Trimming your birds' nails also serves several purposes. When their nails become too long perching is uncomfortable and it may lead to more serious foot problems. Long sharp nails are also uncomfortable to you when your bird perches on your bare skin. Long nails may also become snagged in toys, clothing or on a cage and can result in serious leg or foot injuries.
When trimming your bird's nails it is important to remember that each nail has a blood and a nerve supply called the quick. Remember that the quick grows with the nail and an overgrown nail will have a longer quick. If you trim the nail too far back and cut the quick, it will bleed and will be painful to the bird. Any amount of blood loss, however small, is significant and should be stopped immediately with pressure and a styptic compound.

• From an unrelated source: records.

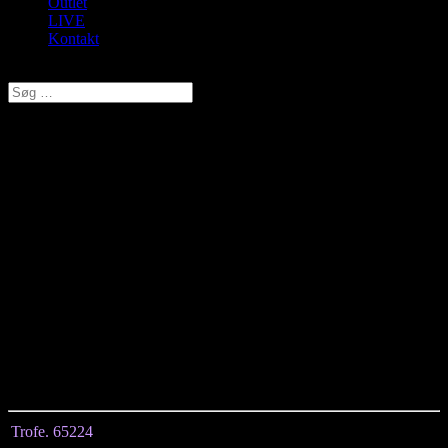
Outlet
LIVE
Kontakt
Vælg en side
Trofe, Natkjole m/lange ærmer,
Hvid/Pink, Style 65224
kr.
399,00
Original price was: kr. 399,00.
kr.
319,20
Current price is:
kr. 319,20.
Langærmet natkjole fra Trofé med blomstermønster.
Natkjolen har en blød
rund hals og lange ærmer.
Den er fremstillet i 100% bomuld, hvilket betyder den er åndbar.
Trofe. 65224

I found that using a grooming perch eliminates the need to trim my bird's nails, provided that your bird is spending enough time on them. I placed them right by their food and water dishes and it works great.
The beak also has a quick like the nails and the same precautions should be considered when correcting the beak length. If your bird has plenty of toys to chew on, a Polly Perfect or lava rock perch to rub its beak on, and its beak is growing normally, it should not be necessary to trim the beak. It may be necessary, however, to file the tip with an emery board or nail file to dull the point or shorten its length slightly. If the beak is growing too fast or growing abnormally, you should see your avian veterinarian to determine the cause and cure.